Core i7 2600K 69% faster than Zambezi-FX according to TrueCrypt benchmark leaked

That benchmark graph doesn't even reference zambezi. The only AMD processors I see on there are the Phenom II X6 1100T and Phenom II X4 970. Everything else is intel. Even if you reference the AMD slide, it says greater than 2x of the 1100T, which is not specific at all, this still doesn't say that much. For all you know, it could be 2.98x faster, but they can't say more than 3x if they want to stick to integers.

I suppose they did list a >1600 number on the bottom of the slide :/
 
I think the real question is what do you think about this?
 
Full configuration at end of deck. So which fx processor was it? Also that's a specialized instruction set that's accelerated so it could be contrary to overall performance. These leaked slides really don't tell much unfortunately.
 
Truecrypt 7 is utilizing the I5 and I7's AES-NI instruction set that greatly boosts performance for the cpus that support it.

Since the I5 and I7 are supporting hardware encryption/decryption and the AMD isn't, its a pretty terrible comparison.
 
Full configuration at end of deck. So which fx processor was it? Also that's a specialized instruction set that's accelerated so it could be contrary to overall performance. These leaked slides really don't tell much unfortunately.
Yeah that also came to mind.
 
Truecrypt 7 is utilizing the I5 and I7's AES-NI instruction set that greatly boosts performance for the cpus that support it.

Since the I5 and I7 are supporting hardware encryption/decryption and the AMD isn't, its a pretty terrible comparison.

fwiw, I believe BD will support AES-NI
 
I think it looks very similar to many synthetic benches that look great, and make consumers want to purchase, but in the end will only benefit a very small percentage of the users. Not saying it is not impressive, but in my opinion it is a bit pointless for an "all around bench".

We will see what is to come, and everyone has their own application for their computer so it all matters on how you use your computer.

Interested :
Shawn
 
It simply shows BD's implementation of the AES-NI is suboptimal compared with SB.
But I find it distressing for AMD to show such a lousy benchmark, BD must be doing poorly if they didn't have anything better to show.
 
Let's see how they repeatedly compair on actual physical compairson in real world bench marks. This is bogas as the AMD chip is not officially out and any "leaked" benchmark is utter bullshit. They only release downgraded chips for developers at this point to sandbag.
 
">1600" MB/s on FX, versus 2700 MB/s on an i7? If this was some random incidental thing I wouldn't care, but the fact that AMD's slide is sort-of bragging about it seems like a bad sign.
 
I am making my prediction here, and it's not trolling because I love AMD just as much as INTEL and loved my Opteron, but I predict that AMD will pull ahead in one or two specialized benches, but basically take a at least a 20% beating in everything else. This new FX is going to be as disappointing perf wise as Duke Forever is gaming wise imo.

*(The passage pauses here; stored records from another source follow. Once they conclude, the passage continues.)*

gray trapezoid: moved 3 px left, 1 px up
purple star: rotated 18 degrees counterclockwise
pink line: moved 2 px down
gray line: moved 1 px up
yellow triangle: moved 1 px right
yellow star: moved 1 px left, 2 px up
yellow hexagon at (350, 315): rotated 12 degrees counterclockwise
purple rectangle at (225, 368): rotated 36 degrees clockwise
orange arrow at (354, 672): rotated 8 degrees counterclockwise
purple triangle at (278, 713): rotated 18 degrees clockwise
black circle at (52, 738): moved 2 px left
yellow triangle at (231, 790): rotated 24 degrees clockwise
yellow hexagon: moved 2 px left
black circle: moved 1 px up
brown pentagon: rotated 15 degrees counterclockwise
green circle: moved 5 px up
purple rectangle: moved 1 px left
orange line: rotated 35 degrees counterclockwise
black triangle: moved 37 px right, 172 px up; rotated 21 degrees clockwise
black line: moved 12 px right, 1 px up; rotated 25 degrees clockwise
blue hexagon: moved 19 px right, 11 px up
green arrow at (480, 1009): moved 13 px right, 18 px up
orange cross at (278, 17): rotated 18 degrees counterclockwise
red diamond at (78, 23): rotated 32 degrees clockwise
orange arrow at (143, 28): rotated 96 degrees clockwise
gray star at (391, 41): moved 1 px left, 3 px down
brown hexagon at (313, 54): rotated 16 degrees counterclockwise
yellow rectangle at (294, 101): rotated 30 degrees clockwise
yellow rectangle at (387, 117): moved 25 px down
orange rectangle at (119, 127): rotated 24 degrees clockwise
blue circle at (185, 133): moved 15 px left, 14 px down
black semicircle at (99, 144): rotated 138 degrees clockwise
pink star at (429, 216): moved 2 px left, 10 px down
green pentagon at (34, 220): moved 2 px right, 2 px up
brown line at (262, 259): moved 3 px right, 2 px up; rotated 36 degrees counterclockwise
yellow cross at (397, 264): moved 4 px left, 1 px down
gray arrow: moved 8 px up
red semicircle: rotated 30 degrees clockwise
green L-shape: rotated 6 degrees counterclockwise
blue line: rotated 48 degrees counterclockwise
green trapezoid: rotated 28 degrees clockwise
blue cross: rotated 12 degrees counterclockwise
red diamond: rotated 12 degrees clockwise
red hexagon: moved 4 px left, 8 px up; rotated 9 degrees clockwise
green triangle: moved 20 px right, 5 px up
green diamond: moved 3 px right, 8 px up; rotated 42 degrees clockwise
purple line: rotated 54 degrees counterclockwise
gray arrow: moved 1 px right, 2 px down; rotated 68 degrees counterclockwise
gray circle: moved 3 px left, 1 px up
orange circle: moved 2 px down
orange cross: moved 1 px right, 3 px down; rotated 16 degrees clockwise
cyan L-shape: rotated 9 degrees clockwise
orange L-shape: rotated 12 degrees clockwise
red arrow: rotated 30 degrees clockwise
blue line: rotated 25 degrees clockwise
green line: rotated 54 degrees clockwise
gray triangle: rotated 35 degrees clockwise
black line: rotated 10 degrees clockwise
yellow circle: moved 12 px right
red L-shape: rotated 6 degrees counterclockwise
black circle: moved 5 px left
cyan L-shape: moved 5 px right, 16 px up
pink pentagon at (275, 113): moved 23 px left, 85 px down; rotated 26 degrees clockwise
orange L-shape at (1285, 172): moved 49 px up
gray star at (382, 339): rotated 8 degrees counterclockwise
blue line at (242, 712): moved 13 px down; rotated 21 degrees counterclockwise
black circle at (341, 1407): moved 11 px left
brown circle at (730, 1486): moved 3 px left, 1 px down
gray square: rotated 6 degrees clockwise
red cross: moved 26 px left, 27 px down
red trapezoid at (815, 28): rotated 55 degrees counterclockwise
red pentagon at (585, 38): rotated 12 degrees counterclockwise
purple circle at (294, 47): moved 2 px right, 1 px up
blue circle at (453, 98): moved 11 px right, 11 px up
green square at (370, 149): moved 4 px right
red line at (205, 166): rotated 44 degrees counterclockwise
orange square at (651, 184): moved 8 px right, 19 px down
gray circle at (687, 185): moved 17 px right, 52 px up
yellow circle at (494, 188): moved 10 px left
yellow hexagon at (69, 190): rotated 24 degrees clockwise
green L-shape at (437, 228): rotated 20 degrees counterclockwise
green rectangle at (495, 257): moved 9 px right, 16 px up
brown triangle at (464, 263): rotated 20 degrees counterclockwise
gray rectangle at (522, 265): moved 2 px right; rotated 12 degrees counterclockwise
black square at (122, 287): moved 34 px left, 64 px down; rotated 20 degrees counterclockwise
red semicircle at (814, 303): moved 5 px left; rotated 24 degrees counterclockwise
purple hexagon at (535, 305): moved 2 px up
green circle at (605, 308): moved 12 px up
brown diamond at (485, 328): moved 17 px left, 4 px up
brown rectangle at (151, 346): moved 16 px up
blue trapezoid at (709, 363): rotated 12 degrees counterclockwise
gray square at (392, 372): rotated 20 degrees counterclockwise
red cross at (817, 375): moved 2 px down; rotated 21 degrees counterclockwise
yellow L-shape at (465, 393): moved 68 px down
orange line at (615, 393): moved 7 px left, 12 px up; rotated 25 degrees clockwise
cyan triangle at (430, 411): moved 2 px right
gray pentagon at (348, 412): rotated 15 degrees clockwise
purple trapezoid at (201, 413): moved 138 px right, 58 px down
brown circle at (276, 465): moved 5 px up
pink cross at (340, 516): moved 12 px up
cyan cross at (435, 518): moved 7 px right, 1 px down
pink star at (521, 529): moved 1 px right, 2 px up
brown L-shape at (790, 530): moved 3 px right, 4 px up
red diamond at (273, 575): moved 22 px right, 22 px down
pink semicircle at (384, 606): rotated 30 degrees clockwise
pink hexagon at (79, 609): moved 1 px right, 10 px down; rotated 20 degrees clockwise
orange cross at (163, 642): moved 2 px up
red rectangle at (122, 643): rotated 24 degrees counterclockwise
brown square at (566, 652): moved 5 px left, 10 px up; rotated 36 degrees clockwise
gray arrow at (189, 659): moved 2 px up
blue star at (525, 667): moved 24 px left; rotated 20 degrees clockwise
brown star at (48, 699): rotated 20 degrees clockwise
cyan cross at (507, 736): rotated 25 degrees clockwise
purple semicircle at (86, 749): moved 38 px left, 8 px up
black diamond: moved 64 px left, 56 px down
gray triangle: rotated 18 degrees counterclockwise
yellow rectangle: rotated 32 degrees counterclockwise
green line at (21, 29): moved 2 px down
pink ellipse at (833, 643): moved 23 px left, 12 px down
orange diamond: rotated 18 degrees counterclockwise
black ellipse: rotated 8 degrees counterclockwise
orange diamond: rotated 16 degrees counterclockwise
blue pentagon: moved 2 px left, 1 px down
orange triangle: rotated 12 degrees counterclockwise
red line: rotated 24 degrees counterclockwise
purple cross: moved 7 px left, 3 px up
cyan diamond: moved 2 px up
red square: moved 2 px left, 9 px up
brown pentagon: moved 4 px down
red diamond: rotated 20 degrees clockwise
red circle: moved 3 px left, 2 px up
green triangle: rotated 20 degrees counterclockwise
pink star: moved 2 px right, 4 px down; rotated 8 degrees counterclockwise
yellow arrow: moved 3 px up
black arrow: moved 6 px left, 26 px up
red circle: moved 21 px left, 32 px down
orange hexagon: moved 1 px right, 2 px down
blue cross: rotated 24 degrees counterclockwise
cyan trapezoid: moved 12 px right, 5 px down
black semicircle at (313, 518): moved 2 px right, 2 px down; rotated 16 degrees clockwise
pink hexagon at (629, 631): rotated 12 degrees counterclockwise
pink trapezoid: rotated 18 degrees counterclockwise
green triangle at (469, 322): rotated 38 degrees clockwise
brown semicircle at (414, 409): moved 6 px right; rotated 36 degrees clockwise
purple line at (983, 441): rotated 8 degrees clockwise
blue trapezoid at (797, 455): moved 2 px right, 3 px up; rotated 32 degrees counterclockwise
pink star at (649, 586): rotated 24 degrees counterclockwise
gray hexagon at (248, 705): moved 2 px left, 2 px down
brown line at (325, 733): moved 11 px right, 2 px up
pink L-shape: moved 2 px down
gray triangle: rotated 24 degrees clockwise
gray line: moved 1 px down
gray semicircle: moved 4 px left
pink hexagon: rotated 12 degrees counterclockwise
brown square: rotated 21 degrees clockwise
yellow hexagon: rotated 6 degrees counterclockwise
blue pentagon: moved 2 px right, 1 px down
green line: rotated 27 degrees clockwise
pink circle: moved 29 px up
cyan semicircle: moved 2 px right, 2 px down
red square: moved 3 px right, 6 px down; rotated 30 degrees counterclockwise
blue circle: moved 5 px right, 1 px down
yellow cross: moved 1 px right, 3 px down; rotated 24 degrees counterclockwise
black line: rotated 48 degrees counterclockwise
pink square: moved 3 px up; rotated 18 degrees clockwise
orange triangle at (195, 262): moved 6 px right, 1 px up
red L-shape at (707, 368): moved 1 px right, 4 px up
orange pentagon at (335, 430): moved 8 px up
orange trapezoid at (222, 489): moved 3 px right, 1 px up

But I could be wrong and if it's faster I will bump this in congratulations and say I was wrong.
 
I am making my prediction here, and it's not trolling because I love AMD just as much as INTEL and loved my Opteron, but I predict that AMD will pull ahead in one or two specialized benches, but basically take a at least a 20% beating in everything else. This new FX is going to be as disappointing perf wise as Duke Forever is gaming wise imo.

But I could be wrong and if it's faster I will bump this in congratulations and say I was wrong.

I'm also going to make a prediction and say BD will not dissapoint. It's based on as much factual info as any prediction about BD performance which is none.
 
I dont care if it beats all the SB chips, if it maintains the trend of the last 3 years of 90% performance for 75% of the cost I'll still buy it, and still recommend it. Im not an AMD supplier because they are slower but because they offer the better price/performance and if this holds true ill stick with being an AMD supplier
 
">1600" MB/s on FX, versus 2700 MB/s on an i7? If this was some random incidental thing I wouldn't care, but the fact that AMD's slide is sort-of bragging about it seems like a bad sign.

The bigger question is, how does it affect real world performance? I am just wondering if this is something like pcie x8 or x16 where the difference is minimal at best.
 
What do you guys think about this?
Nothing much. :p There are not too many applications limited by AES encryption speed. Obviously that only becomes a problem where performance might be limited by AES encryption speed and BD would be at a disadvantage.

For the vast majority of desktop/laptop users, the difference in performance is insignificant, if it's even used at all.